It is another Monday morning, it is dark and it is not raining, which is a bonus I guess. I am up and about early, today is a full and interesting one with plenty of varied work to get done. Hubby is recovering slowly for which I am very grateful and things are returning to some sort of normal.
This month I have decisions to make. The work I have done for the past 16 years is to be no more. Government cuts and changes to the Child agenda have meant restructuring and reorganising of the way work is to be done. When you have a job over a number of years certain things start to happen. You build relationships, with co workers and partnership workers, with young people and families. You find out what your strengths are and where you are weakest. You take on training and develop your skills.
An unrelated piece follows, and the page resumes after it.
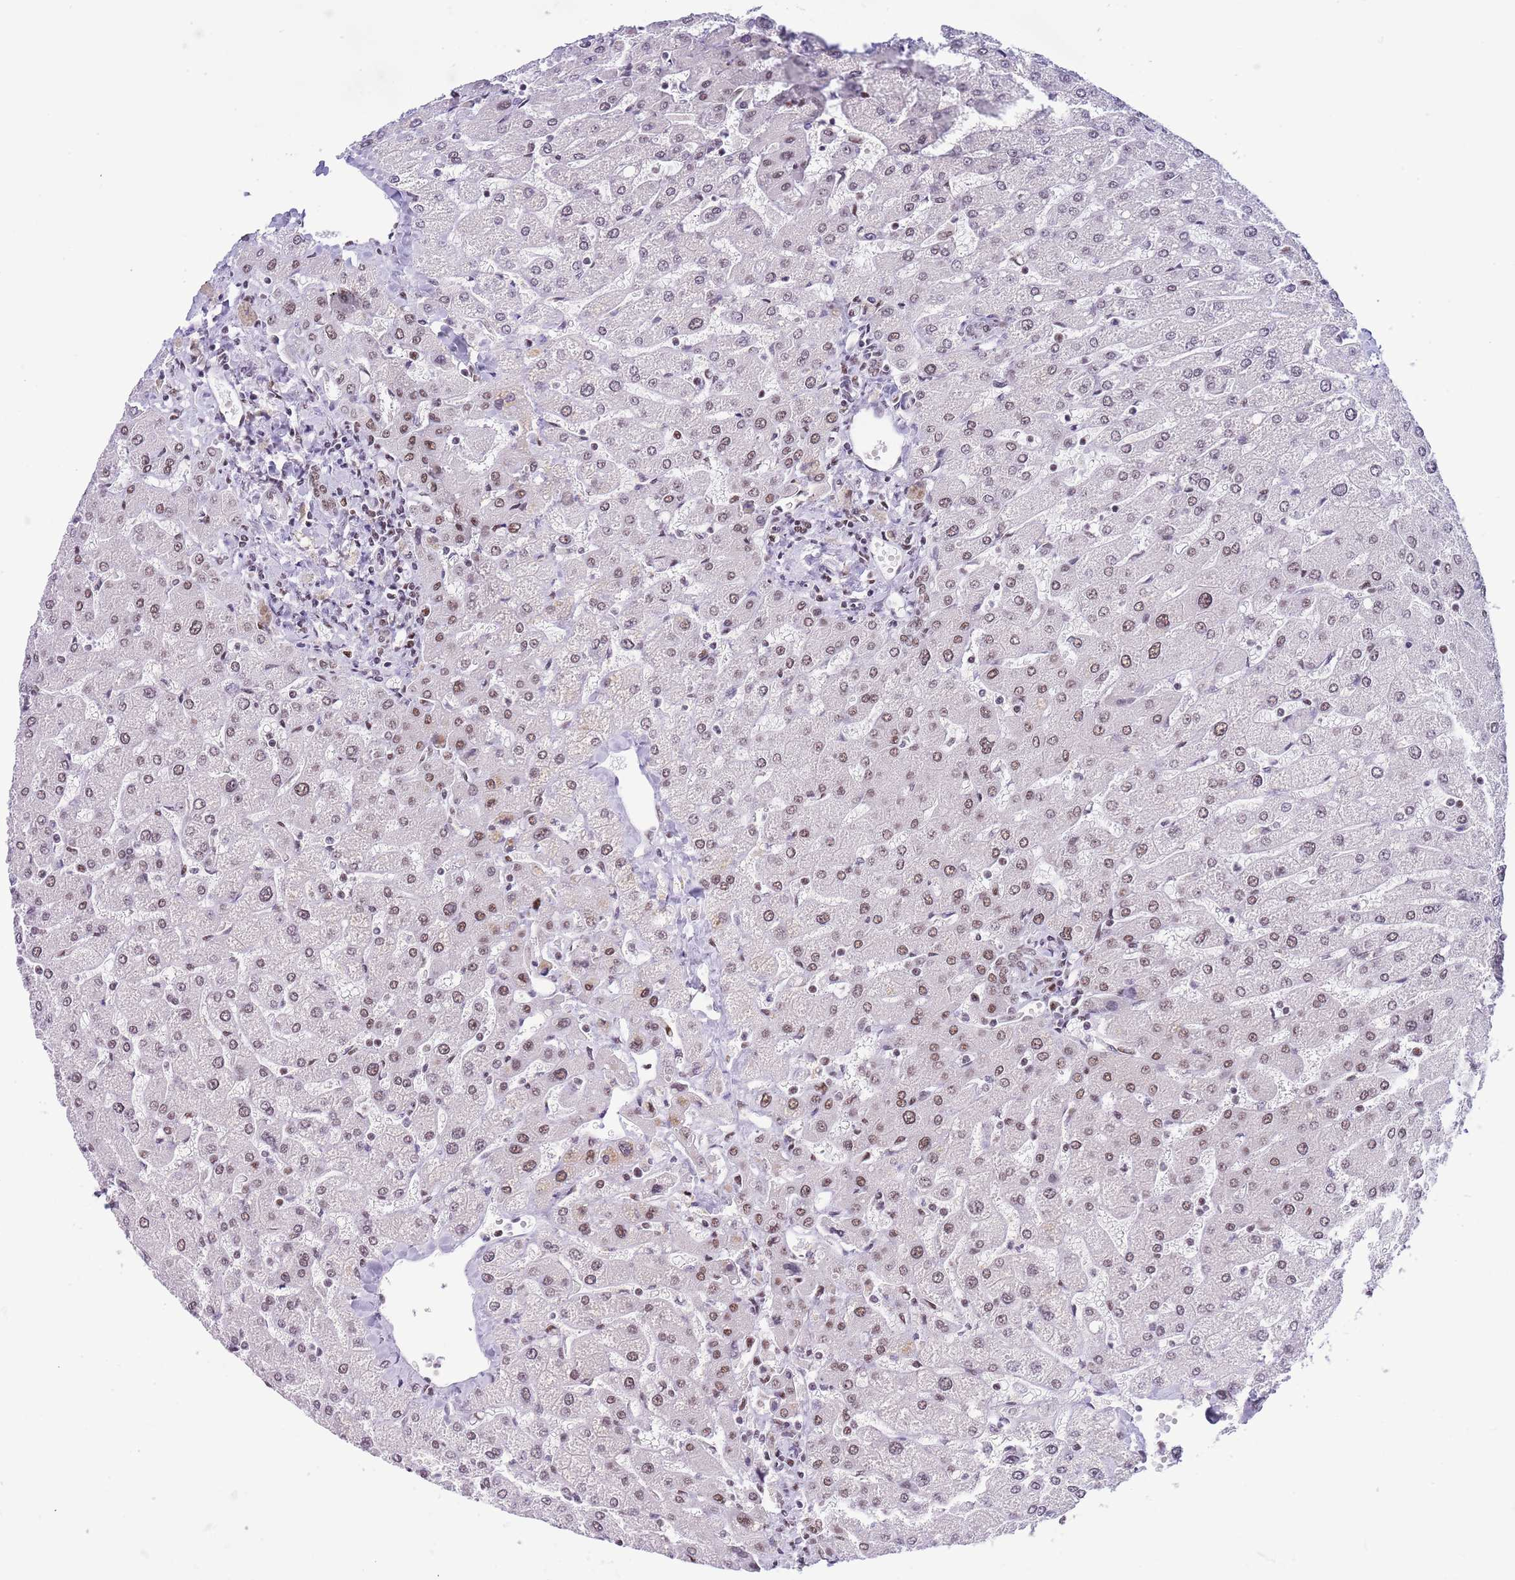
{"staining": {"intensity": "moderate", "quantity": ">75%", "location": "nuclear"}, "tissue": "liver", "cell_type": "Cholangiocytes", "image_type": "normal", "snomed": [{"axis": "morphology", "description": "Normal tissue, NOS"}, {"axis": "topography", "description": "Liver"}], "caption": "IHC of benign liver exhibits medium levels of moderate nuclear staining in about >75% of cholangiocytes. (DAB IHC with brightfield microscopy, high magnification).", "gene": "SF3A2", "patient": {"sex": "male", "age": 55}}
You begin to understand how, why and what is to be done and set about to do it. In the past 16 years there have been lots of changes, but nothing quite like this. I know it is not possible to take millions of pounds out of a service and continue the service as it was, I know that change is inevitable. I just wish I could decide how to I should deal with it.
It is not just watching people who I know are skilled and good at their work dissolving into tears as they realise there is no place for them in the new structure. It is not just the feeling of hopelessness that seems to be hanging in the air. It is not even concern for what will become of myself, my mortgage and my confidence, overall the feeling is one of numbness. I have to decide between no job, and a job with half as much work again for lots less money per month, which I may not be offered.
Life will go on, I will complete the application form for the job I am already doing, I will even attend the interview for the job I already have, where I will be tested in half an hour in an office in the Town Hall, by people who already know exactly what my skills are and how I do my job.
I know some will say I am lucky and in a way I am. I have had years of steady work, doing something I love and what I have done has made a difference to lots of people’s lives. I have a lovely husband who is earning, although not enough to sustain us without my salary too. I also know that every week has a Monday morning, a good percentage of which will always be dark and wet and rainy. I know that there are sunny days ahead, that no one is dead, that we have our health and we are happy. As the big stuff is threatening to overwhelm me and my colleagues, it is worth remembering that we are but a speck of dust on the surface of the universe. That what goes around will surely come around and all things will pass. Cliches aside, it is all a bit rubbish. Picking myself up I repeat the mantra that has got me through the past 2 years of this process, I have a job today, today I will do my job.
So when the restructure is done, when those who stay are staying and those who are going are gone, what will become of the young people the new structure cannot cater for. Who will run the youth clubs, welcome the lonely and the lost young people through the door, week in and week out. in the many, many fabulous spaces where lovely, qualified and dedicated people make a difference to so many young people’s lives. A hall, a pool table and a kitchen, basic requirements. Who knew that food was so important in working with teens? I have seen youth clubs set up in church halls, in scout huts, on mobile vans and in parks. I have put up thousands of notice boards, Christmas trees and Rules of the Club posters. I have worked in sports halls where the rain comes through the roof and in state of the art dedicated spaces full of resources. In every one teenagers are welcomed and valued, are listened to and encouraged, are challenged and motivated, are cared for and sometimes saved. From the quiet, hood over face, sitting in the corner teen, for whom just actually walking through the door has been an achievement, to the loud, shouty bunch of boys, to the girls with attitude and dress sense to match, the youth club can and does become a second home. Here they have always found adults who want to get to know them, will help them to grow and will allow them to make mistakes and understand just how very difficult it is to be a teenager.
Whatever happens next in the world of work, I have been lucky to have had an amazing job, and maybe, just maybe it is time for a change. Perhaps this process will actually turn out to be brilliant and new opportunities will come my way. I just hope what is left behind is enough to support those young people who need to be noticed and to be supported. I also hope I find a way to keep the roof over our heads and the food in the cupboard. Watch this space.